5.3. Çocukluk Acil Durumlarında Soğuk Olmanın Belirsizliği
Hipoterminin belirsizliği çocuklar için de geçerlidir. Bir yandan, bir yaralanmanın ciddiyetini, tanısal veya tedavi edici bir prosedürün karmaşıklığını yansıtır ve özellikle yeniden ısınma sürecinden kaynaklanan kanama riski ve kardiyorespiratuar instabilite açısından acil durum veya kritik bakım yönetimi için önlenebilir ek bir zorluk teşkil eder.
Öte yandan, normalde sağlıklı olan bir çocuğun soğuktan bunaldığı ve hipoterminin hipoksiden önce geldiği ve bu nedenle önemli bir koruyucu etki sağladığı ender durumlarda gerçekten oyunun kurallarını değiştirebilir. Bu nedenle, çocuklarda hipoterminin rolü, travma mağdurlarının çoğunda uğursuz bir sonuç belirleyicisinden tekil boğulma vakalarında potansiyel olarak hayat kurtarıcı bir ortam faktörüne kadar değişir.
5.4. Pediatride Tedavi Edici Hipoterminin Mevcut Sınırlamaları ve Gelecek Beklentileri
Çocukların düşük vücut sıcaklıklarına göreceli toleransları ve onları oldukça hızlı soğutma ve yeniden ısıtma yetenekleri ile tercih edilen indüklenmiş hipotermi, ekstrakorporeal dolaşımın ortaya çıkmasından önce doğuştan kalp kusurlarının cerrahi onarımını sağlamak için yaygın olarak kullanılmış ve böylece koruyucu etkisinden yararlanılmıştır.
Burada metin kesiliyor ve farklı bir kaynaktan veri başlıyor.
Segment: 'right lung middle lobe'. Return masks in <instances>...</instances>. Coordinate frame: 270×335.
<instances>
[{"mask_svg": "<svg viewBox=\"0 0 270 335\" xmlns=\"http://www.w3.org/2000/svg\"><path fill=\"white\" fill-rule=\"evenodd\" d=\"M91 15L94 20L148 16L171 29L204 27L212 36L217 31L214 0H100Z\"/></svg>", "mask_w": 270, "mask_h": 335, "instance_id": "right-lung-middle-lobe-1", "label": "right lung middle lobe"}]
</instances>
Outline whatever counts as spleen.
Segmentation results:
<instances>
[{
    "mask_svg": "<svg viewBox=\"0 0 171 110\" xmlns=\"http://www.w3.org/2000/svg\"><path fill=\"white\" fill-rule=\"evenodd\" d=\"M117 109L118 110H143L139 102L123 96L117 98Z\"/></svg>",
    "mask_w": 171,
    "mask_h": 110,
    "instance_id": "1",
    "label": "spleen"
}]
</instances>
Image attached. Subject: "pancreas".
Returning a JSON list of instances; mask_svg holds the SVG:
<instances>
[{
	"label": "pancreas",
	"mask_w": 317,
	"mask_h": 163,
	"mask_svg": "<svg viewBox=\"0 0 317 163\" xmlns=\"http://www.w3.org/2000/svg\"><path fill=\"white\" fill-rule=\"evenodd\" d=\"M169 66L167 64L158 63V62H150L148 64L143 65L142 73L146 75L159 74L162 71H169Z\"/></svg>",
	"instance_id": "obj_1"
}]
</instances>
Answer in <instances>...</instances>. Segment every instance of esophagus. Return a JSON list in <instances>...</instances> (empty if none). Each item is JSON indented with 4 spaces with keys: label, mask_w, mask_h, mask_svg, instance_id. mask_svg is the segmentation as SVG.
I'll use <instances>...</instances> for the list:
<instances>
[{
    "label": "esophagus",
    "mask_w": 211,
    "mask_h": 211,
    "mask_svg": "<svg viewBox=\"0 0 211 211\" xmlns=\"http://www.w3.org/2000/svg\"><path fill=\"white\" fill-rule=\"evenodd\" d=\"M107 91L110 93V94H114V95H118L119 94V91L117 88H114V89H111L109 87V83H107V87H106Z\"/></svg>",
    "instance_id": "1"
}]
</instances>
Bununla birlikte, zarar verici bir olaydan sonra nöroprotektif bir tedavi olarak hipotermi tartışmalıdır. Hala kanıta dayalı bir seçenek olarak görülen boğulmuş yenidoğanların aksine, bebeklerde veya çocuklarda tedavi edici hipoterminin kesin bir yararı, travmatik veya hipoksik etkilerden sonra henüz gösterilmemiştir. Şimdilik, yetişkin kritik bakımında olduğu gibi hedeflenen sıcaklık yönetimi, yani normoterminin korunması ve ateşten kesinlikle kaçınılması, pediatrik beyin hasarının kötüleşmesini önlemek için tercih edilen yöntem olarak kabul edilmektedir.
Son zamanlarda, uzay ajanslarından yeni bir ilgi, “yapay kış uykusuna” ifade edildi; bu, vücut sıcaklığındaki müteakip düşüşle birlikte uyuşukluğa benzer bir endojen metabolik azalma bir şekilde insanlara aktarılabilirse, organ korunmasında gerçek bir paradigma değişikliğini temsil edebilir. Yenidoğanlarda kendiliğinden metabolik azalmanın ve bebeklerde,çocuklarda artan hipotermi toleransının doğal uyuşukluk ile bazı benzerlikler taşıdığı gerçeği göz önüne alındığında, bu, a priori sadece “bilim kurgu” olarak reddedilmemesi gereken bir araştırma alanıdır ve bir gün harici soğutma tarafından uygulanan metabolik baskılamanın mevcut tedavi edici yaklaşımının yerini alabilir.
Finansman: Bu araştırma hiçbir dış finansman almamıştır.
Kurumsal İnceleme Kurulu Beyanı: Uygulanamaz.
Bilgilendirilmiş Onam Beyanı: Uygulanamaz.
Çıkar Çatışmaları: Yazar çıkar çatışması beyan etmemektedir.
Diğer makalelerimize göz atmak için buraya tıklayabilirsiniz.
Makalenin orijinaline buradan ulaşabilirsiniz.